Not even mentioning complete failures like Libya and now Syria. A lot could have been gained by acting properly with an eye on your own interest and acting timely. Syria it was clear that this would end in a civil war if the rebels were not surpressed earlier, Assad simply has too much backing also with large parts of the population who fear the other parts. It could however have been used as a way to decouple it from Hezbollah and Iran or increase the chance of formal peace with Israel. Now it is moving into the other direction plus likely at the end with several 100 000s casualties.

4. Basically is very similar to 1. And nothing mentionable happened in this respect.

Future prospects. Simply looks more of the same.

Anyway the fundamental question how to deal with the lack of military power is not properly adressed. To make it work the EU would have to move towards that. As I see it the UK cannot bring its military under an EU umbrella. Simply way to risky (depending on again the French). In that respect splitting the UKs FPolicy in a European and national part on a structural basis simply overall weakens it.
The UK is much better off teaming up more structural (except for the economy) with the US which is:
a) a more credible and effective power as far as military power goes and can make decisions much more quickly;
b) reliable (compared to say eg the French or some of the other handbag carriers);
c) the UK is more often on one line with anyway; and
d) the structure of cooperation makes pulling out of certain stuff much easier for the UK.

Average Englishman said...

@Rik is correct.

EU red tape, stolen fish, arrest warrants, vast waste, cash out/in deficit, uncontrolled immigration, etc., bad for the UK but EU trading benefits good for the UK.

However, the 'balance' of these matters is not the real problem for an Average Englishman like me. The real disaster is the completely non-democratic nature of the whole ghastly edifice and the continuing push to unwanted integration. The running of my country has now largely been taken over by a bunch of overpaid, arrogant, unelected officials residing in Brussels. Put simple, I want my country back and no blathering on about this or that benefit on a good day will do.

In addition, any correct assessment of the benefits of the UK staying in the EU should not compare the current situation to the UK stopping EU trade altogether but to the UK moving to join EFTA and retaining most of its trade benefits, whilst ditching the other rubbish. To do otherwise (as I believe is intended by three of the four main UK political parties at the moment) is just more deceipt and it will not work.

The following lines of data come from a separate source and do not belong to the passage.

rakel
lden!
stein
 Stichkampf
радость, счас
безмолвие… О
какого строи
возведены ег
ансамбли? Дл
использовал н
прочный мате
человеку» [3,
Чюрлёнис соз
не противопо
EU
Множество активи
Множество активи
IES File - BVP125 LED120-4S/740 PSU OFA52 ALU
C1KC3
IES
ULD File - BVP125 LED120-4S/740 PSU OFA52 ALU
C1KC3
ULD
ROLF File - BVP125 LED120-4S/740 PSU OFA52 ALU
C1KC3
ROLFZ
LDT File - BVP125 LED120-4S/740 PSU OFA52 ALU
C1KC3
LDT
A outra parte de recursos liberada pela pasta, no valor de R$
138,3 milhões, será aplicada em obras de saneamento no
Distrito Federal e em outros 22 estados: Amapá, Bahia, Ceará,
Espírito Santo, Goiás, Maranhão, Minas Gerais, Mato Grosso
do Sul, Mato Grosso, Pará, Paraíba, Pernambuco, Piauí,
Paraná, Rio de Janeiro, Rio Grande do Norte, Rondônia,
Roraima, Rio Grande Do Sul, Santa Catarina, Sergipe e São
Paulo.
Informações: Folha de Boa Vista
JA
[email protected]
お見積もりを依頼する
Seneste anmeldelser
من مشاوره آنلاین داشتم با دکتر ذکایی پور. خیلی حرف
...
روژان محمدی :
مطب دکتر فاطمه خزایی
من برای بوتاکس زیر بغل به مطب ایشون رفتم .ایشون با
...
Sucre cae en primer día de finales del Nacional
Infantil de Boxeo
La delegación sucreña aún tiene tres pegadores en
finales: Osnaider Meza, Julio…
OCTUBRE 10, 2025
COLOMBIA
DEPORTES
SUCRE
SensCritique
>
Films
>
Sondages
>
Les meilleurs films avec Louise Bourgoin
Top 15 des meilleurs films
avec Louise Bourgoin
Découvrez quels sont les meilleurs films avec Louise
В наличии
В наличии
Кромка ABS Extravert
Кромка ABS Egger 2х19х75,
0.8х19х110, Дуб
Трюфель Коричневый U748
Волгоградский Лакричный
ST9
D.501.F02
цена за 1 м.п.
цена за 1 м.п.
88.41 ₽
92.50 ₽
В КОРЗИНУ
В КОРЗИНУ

I am not alone in being very angry at the way I have been lied to about Europe by politicians over the years and I will not accept another dose of their garbage.

Rollo said...

There is no EU foreign Policy so of course it is not working. The boss, Ashton, was only appointed because they had to give the UK a senior spot; and she was not Blair; and she was not a threat to any one else's ambition; and she had no financial knowledge
EU aid is a propaganda tool only; we should not channel one penny through the EU, as so little of it gets to worthy targets; and even less of it is sourced in the UK, which should be a benefit both giver and receiver.

Rik said...

Fully agree. The basics are completely simple:
-Freetrade zone is economically profitable;
-rest is not plus is highly unpopular at the UK homefront.

You donot need a 2 year study for that.

And starting from the abovementioned 2 basics.
The freetrade is still far from perfect (see the discussion on services) also caused by the fact that the EU looks mainly busy saving hamsters in Timbuktu iso making money (let their inhabitants make money).

Rest of the stuff (the political part) simply looks like the hobby projects by some written off former national politicians with no platform in the respective populations as well as an employment project for the EU apparatus, all with very little results on top of that.
Again you donot need 2 year study for that.
The EU itself has made a study on that a few years ago, might be open for some discussion for obvious reasons, but they indicate themselves that THE advantage is the large common market. The advantage of the Euro was much smaller (and that was before it collapsed) and the advantage of the rest wasnot even mentioned in monetary terms.